• Σχόλιο του χρήστη 'The Stars Group' | 4 Φεβρουαρίου 2019, 11:10

    (a) Par. 3 provides that the bank letter of guarantee (to be issued in favor of all applicants) shall also cover an operator’s liability towards players for non-payment of attributable profits and for other claims as provided in the draft regulation. On the other hand, the Bank Letter of Guarantee sample (see Appendix of the draft regulation) does not cover this kind of liability. We propose that that all disputes shall be resolved before the competent courts (to be based in any EU country) as provided in the respective contract (i.e. an operator’s TCs). That means that the Bank Letter of Guarantee shall not cover liability towards players. (b) Par. 4 provides that a licensee shall be entitled to offer gaming services (after its license is issued) only after it proceeds with submission of all documents provided in sub paragraphs 6.4.1 to 6.4.9. Special attention shall be given to sub paragraph 6.4.6 which provides for the submission for all contracts with third parties if related with the conduct of gaming! This could encompass all contracts with employees, consultants, software vendors etc.! It is understood that article 6.4 has been drafted in that way by mistake.
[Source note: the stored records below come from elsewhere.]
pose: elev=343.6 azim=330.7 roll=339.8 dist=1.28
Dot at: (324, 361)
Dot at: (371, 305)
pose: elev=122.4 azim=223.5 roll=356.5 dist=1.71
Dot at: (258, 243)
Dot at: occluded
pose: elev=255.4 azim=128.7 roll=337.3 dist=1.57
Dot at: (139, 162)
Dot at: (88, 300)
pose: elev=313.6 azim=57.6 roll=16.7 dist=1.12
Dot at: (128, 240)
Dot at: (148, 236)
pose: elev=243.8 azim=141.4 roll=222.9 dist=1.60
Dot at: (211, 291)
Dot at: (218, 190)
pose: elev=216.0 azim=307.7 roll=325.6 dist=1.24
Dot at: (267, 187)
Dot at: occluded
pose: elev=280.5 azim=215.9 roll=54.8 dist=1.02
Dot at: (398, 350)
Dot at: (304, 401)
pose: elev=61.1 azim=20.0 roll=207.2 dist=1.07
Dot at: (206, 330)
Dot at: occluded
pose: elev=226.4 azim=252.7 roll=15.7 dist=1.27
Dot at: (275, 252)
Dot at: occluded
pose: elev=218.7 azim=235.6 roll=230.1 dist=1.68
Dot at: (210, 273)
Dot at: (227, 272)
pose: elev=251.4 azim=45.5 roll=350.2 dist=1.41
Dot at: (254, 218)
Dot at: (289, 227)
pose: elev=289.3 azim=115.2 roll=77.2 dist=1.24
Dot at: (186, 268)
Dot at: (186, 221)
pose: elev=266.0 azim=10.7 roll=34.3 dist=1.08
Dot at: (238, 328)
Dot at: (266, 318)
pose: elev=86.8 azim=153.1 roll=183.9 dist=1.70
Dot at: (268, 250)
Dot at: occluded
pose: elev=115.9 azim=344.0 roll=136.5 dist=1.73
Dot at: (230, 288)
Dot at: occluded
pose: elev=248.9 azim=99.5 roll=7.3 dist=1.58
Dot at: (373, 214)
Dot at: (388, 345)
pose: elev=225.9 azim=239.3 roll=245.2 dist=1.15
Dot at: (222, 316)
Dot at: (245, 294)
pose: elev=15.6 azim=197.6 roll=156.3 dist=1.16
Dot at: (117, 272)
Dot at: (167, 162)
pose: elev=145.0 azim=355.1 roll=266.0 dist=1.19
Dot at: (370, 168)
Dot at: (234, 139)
We propose that a licensee shall be obliged to provide all this data within 12 months as from the date the license is issued and that if he fails to do so, the license shall be revoked (so the phrase: “In order to commence conducting gamin under the license” shall be deleted). Sub-paragraph 6.4.5 shall also use plural tense so as to allow the use of multiple bank accounts (the term “exclusive” shall be deleted).